Work instructions: Where the string "Alberto" occurs in a line of the entries below, copy that line.

Records excerpted from a collection
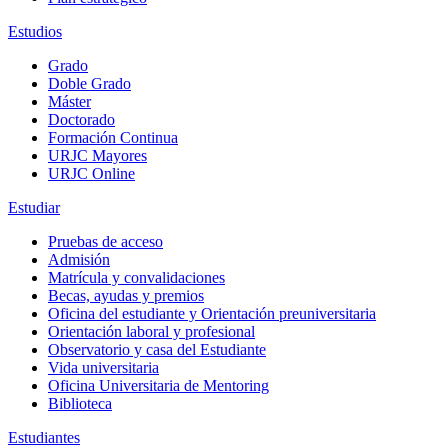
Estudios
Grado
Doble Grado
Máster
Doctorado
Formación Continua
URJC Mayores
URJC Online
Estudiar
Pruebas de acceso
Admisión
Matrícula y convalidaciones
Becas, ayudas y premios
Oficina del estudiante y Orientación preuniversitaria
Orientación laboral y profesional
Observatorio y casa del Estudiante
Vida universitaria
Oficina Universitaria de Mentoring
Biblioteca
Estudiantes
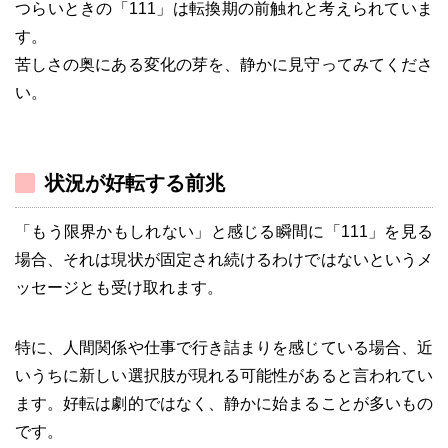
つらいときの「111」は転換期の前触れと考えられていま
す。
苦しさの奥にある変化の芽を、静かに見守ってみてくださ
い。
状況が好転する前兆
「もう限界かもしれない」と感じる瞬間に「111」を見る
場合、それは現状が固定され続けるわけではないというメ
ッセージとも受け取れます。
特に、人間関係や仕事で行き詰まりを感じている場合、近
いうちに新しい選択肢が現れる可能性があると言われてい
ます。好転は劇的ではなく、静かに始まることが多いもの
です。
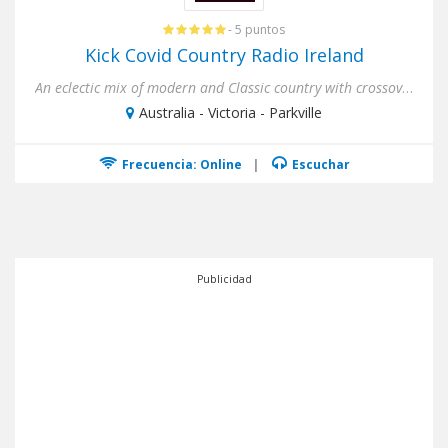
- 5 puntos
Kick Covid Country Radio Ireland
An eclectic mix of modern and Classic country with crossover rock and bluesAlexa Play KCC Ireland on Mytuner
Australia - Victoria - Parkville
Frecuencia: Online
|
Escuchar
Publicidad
--
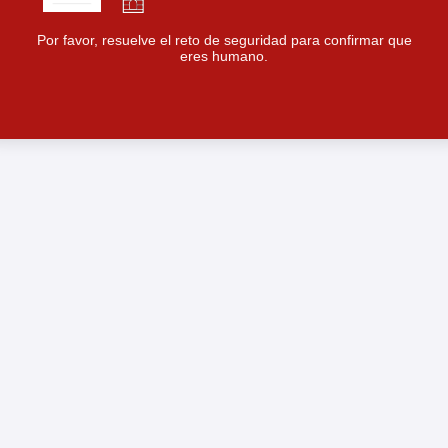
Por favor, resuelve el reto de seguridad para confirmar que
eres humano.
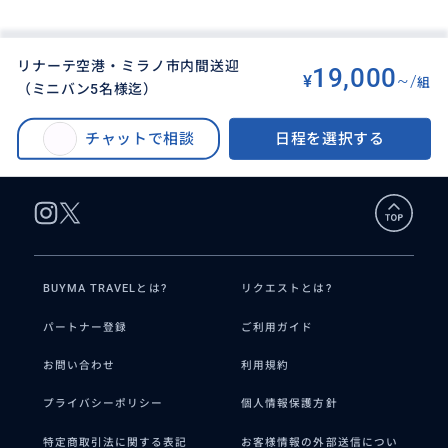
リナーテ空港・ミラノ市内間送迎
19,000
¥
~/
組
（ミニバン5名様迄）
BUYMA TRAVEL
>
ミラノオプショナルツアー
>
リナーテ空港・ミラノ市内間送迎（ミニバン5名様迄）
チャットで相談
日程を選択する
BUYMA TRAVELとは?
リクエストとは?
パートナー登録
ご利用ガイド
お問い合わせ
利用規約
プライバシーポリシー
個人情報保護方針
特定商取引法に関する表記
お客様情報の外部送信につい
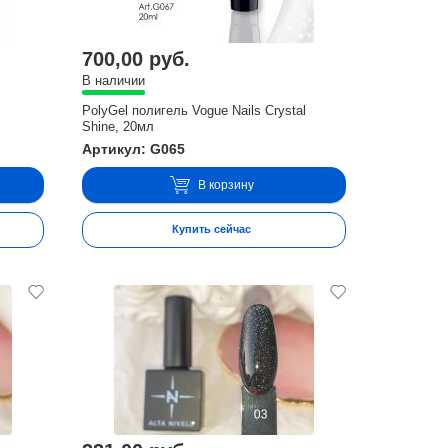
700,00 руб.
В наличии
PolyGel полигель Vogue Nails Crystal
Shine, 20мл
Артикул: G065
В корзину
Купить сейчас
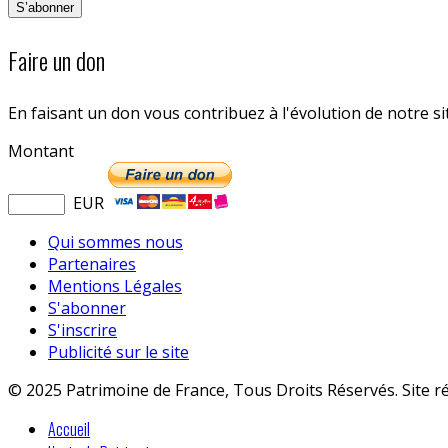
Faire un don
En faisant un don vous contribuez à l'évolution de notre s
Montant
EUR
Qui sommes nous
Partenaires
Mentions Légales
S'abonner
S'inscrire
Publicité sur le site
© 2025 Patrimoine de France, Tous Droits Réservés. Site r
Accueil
==
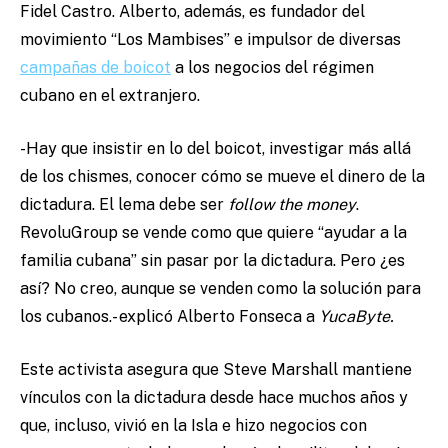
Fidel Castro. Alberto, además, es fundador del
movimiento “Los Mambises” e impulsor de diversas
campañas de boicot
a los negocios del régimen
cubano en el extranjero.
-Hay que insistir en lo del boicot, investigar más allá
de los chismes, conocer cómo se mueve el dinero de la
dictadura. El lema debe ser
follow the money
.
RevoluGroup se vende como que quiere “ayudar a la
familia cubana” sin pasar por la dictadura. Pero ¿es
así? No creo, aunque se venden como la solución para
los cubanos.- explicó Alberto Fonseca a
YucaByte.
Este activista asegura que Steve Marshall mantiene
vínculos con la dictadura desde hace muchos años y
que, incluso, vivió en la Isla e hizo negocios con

Solution for this exercise:
Fidel Castro. Alberto, además, es fundador del
los cubanos.- explicó Alberto Fonseca a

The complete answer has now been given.